La Diputación cambia la regulación de los semáforos de la entrada a Etxebarri para evitar atascos

Los vehículos bloquean la calzada al estar parados para acceder a la semirrotonda. / E. C.
Los vehículos bloquean la calzada al estar parados para acceder a la semirrotonda. / E. C.

El Consistorio solicitó una revisión del cruce, de titularidad foral, por su «peligrosidad» en las horas punta al quedar coches parados en la vía

LEIRE PÉREZ ETXEBARRI.

La N-634 mueve a diario cerca de 50.000 vehículos en el entorno de Bilbao. Los que circulan en sentido Galdakao se enfrentan a menudo a colas y embotellamientos a la altura del cruce de Etxebarri. El problema es que los coches que se dirigen a San Antonio deben hacer una semirrotonda y girar a la izquierda. Como el lugar de espera para ir a ese barrio es escaso, los vehículos permanecen parados en la propia vía foral. En dirección contraria, aunque los residentes en San Esteban también tienen que parar en otra semirrotonda antes de girar, no se producen problemas. Según el Ayuntamiento, el lugar se antoja «peligroso» porque pueden producirse accidentes.

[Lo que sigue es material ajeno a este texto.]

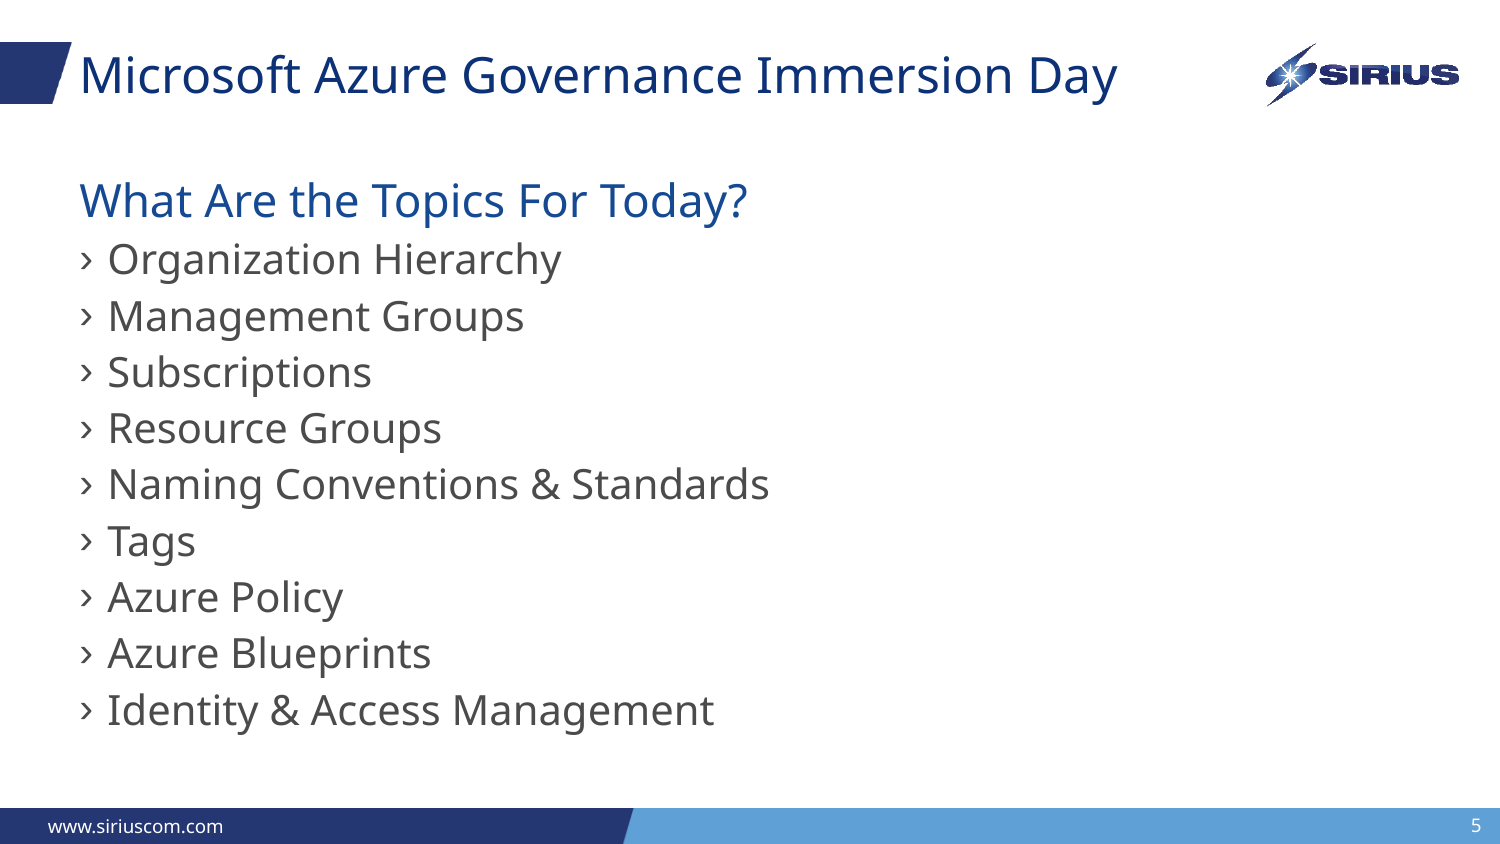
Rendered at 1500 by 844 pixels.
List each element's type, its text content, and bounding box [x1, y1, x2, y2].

picture [1265, 42, 1459, 107]
list What Are the Topics For Today? Organization Hierarchy Management Groups Subscriptions Resource Groups Naming Conventions & Standards Tags Azure Policy Azure Blueprints Identity & Access Management [71, 164, 1428, 760]
picture [0, 808, 1500, 844]
title Microsoft Azure Governance Immersion Day [72, 35, 1233, 112]
picture [0, 42, 72, 104]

Para mejorar esta situación, la Diputación modificará a lo largo de este mes la regulación de los semáforos y de sus luces. Posteriormente llevará a cabo un seguimiento del funcionamiento para conocer si ha servido de algo la intervención y si se ha arreglado el problema. Se intentará así reducir al mínimo posible el número de vehículos que obstaculizan el tránsito.

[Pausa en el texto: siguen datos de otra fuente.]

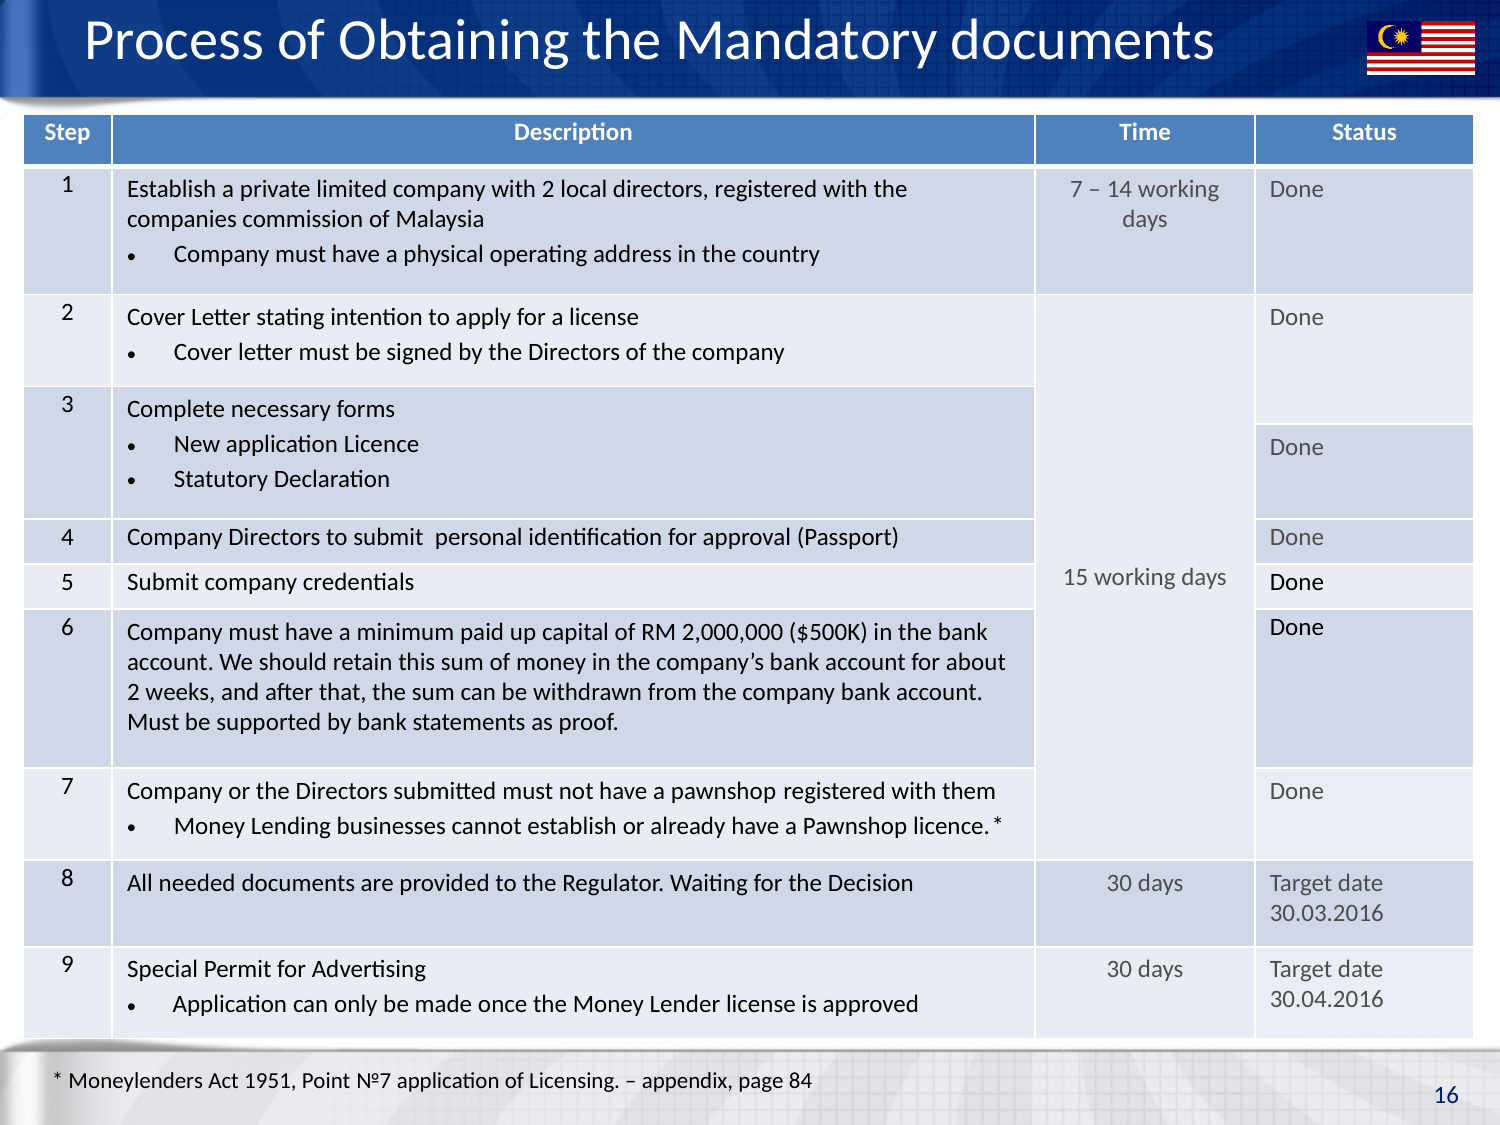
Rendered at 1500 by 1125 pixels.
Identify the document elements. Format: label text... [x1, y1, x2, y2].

table_cell 4 [24, 520, 111, 563]
table_cell Done [1256, 610, 1473, 767]
table_cell Done [1256, 295, 1473, 423]
table_cell All needed documents are provided to the Regulator. Waiting for the Decision [113, 861, 1034, 946]
table_cell Target date 30.03.2016 [1256, 861, 1473, 946]
table_cell Special Permit for Advertising Application can only be made once the Money Lender license is approved [113, 948, 1034, 1038]
table_cell Complete necessary forms New application Licence Statutory Declaration [113, 387, 1034, 518]
table_header Status [1256, 115, 1473, 164]
table_cell 1 [24, 169, 111, 294]
picture [0, 0, 1500, 120]
title Process of Obtaining the Mandatory documents [70, 19, 1409, 71]
table_cell Done [1256, 169, 1473, 294]
table_cell 30 days [1036, 948, 1254, 1038]
table_cell 3 [24, 387, 111, 518]
table_cell Cover Letter stating intention to apply for a license Cover letter must be signed by the Directors of the company [113, 295, 1034, 386]
table_cell 9 [24, 948, 111, 1038]
table_header Step [24, 115, 111, 164]
table_cell 7 [24, 769, 111, 859]
table_cell 2 [24, 295, 111, 386]
table_cell 6 [24, 610, 111, 767]
table_cell Done [1256, 520, 1473, 563]
table_cell Company must have a minimum paid up capital of RM 2,000,000 ($500K) in the bank account. We should retain this sum of money in the company’s bank account for about 2 weeks, and after that, the sum can be withdrawn from the company bank account. Must be supported by bank statements as proof. [113, 610, 1034, 767]
table_cell Company or the Directors submitted must not have a pawnshop registered with them Money Lending businesses cannot establish or already have a Pawnshop licence.* [113, 769, 1034, 859]
table_cell Submit company credentials [113, 565, 1034, 608]
picture [0, 1032, 1500, 1125]
table_cell 30 days [1036, 861, 1254, 946]
table_cell 15 working days [1036, 295, 1254, 859]
table_cell 7 – 14 working days [1036, 169, 1254, 294]
slide_number 16 [1356, 1070, 1475, 1117]
table_cell 8 [24, 861, 111, 946]
table_cell Target date 30.04.2016 [1256, 948, 1473, 1038]
table_header Description [113, 115, 1034, 164]
table_cell Done [1256, 425, 1473, 518]
table_cell Company Directors to submit personal identification for approval (Passport) [113, 520, 1034, 563]
table_cell Establish a private limited company with 2 local directors, registered with the companies commission of Malaysia Company must have a physical operating address in the country [113, 169, 1034, 294]
text_box * Moneylenders Act 1951, Point №7 application of Licensing. – appendix, page 84 [37, 1058, 829, 1101]
table_cell Done [1256, 565, 1473, 608]
table_cell 5 [24, 565, 111, 608]
table_header Time [1036, 115, 1254, 164]
table_cell Done [1256, 769, 1473, 859]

Es la única opción que cabe y que ha arrojado el estudio sobre el cruce, desarrollado por la Dirección General de Infraestructuras y Desarrollo Territorial de la Diputación a propuesta del propio Consistorio. Consideran los técnicos que, aunque es necesario evitar que se junten los vehículos, «no es posible ni ampliar los carriles, ni modificar los accesos». También se ha desechado «la conveniencia de pintar cuadrículas amarillas» para evitar que se paren los vehículos. «Su efectividad es dudosa», señalan.

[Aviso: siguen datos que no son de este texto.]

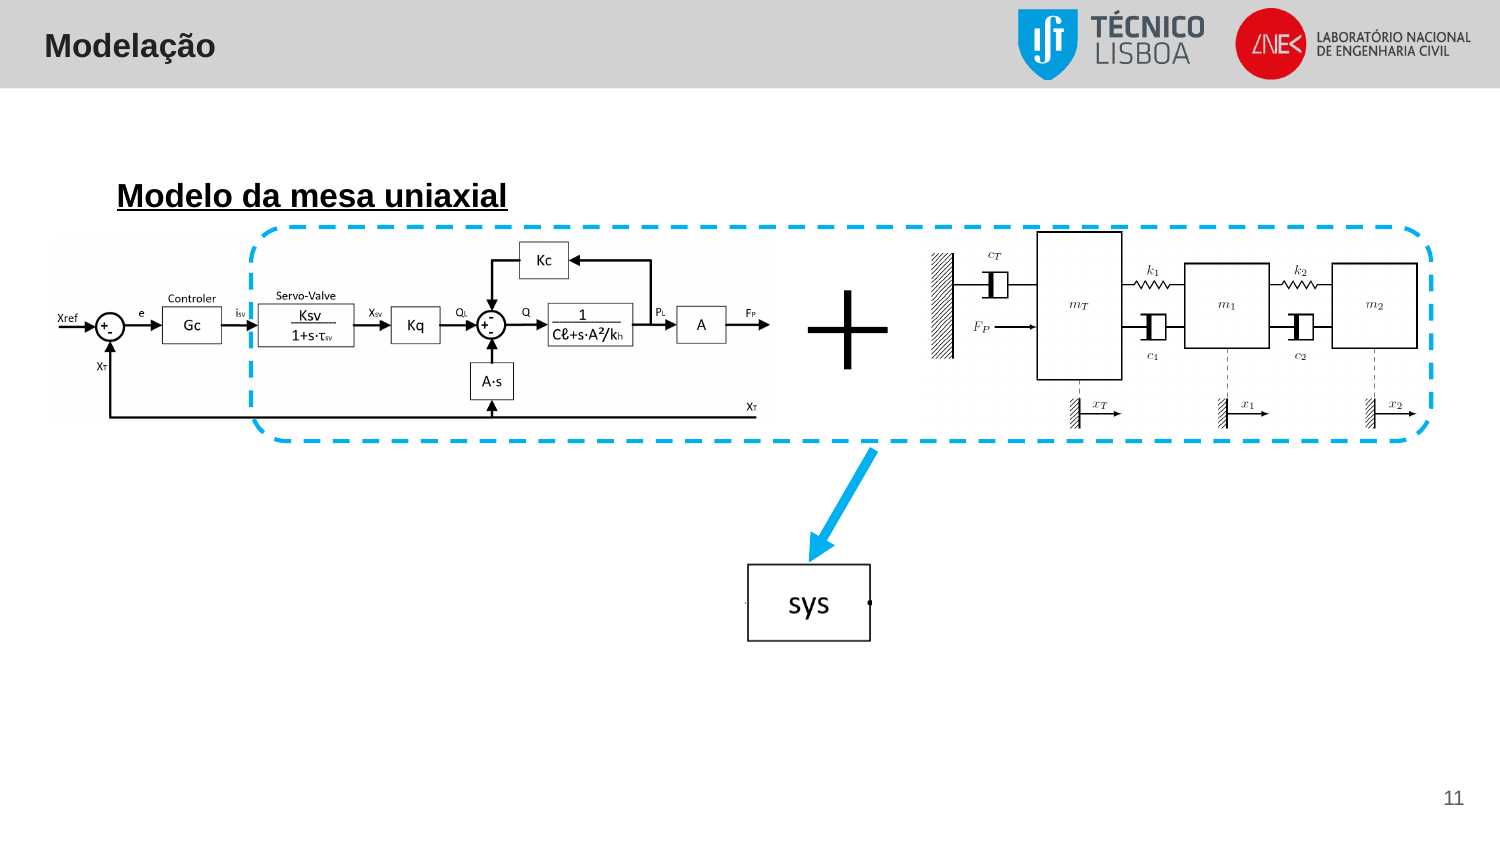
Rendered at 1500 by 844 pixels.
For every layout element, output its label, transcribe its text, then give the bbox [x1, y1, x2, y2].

text_box [0, 0, 1500, 91]
text_box Modelação [29, 8, 671, 79]
slide_number 11 [1389, 764, 1480, 830]
picture [55, 238, 776, 422]
picture [745, 562, 872, 644]
text_box [1428, 245, 1434, 425]
picture [1017, 8, 1207, 80]
picture [1235, 8, 1471, 80]
picture [1035, 29, 1039, 50]
text_box Modelo da mesa uniaxial [0, 166, 625, 221]
picture [1054, 29, 1063, 50]
picture [1045, 17, 1050, 62]
text_box [258, 224, 918, 444]
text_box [808, 449, 875, 564]
picture [920, 222, 1424, 438]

El análisis del lugar ha confirmado lo que ya se venía advirtiendo desde el Ayuntamiento. «Hay colapsos puntuales por el poco espacio disponible para todos los vehículos que acceden -a la zona de espera- desde la N-634 y quieren girar» hacia San Antonio. En las observaciones hechas también se ha comprobado que los embotellamientos «no son frecuentes». «Aparecen coincidiendo con las horas punta de entrada y salida al municipio y suelen registrarse tres ciclos por hora durante los seis días laborables», según se apunta en el documento.

Pasarela peatonal

El denso tráfico que soporta la zona obligó en 2013 a la Diputación a construir una pasarela peatonal, que comunica fácilmente los municipios de Etxebarri y Basauri. La intervención conllevó la supresión de un paso de cebra que se ubicaba en la N-634 en este mismo punto y en el que se produjeron muchos atropellos, uno de ellos mortal.

Con la pasarela se dio respuesta a una reivindicación vecinal y del propio Ayuntamiento, que denunciaba la existencia de «un verdadero punto negro». Aunque las pretensiones de los mandatarios municipales siempre han sido más ambiciosas. El Ejecutivo local ha peleado el soterramiento de la carretera en este punto, un proyecto que permitiría eliminar la brecha que separa ambos barrios, pero que tiene un coste de 30 millones de euros.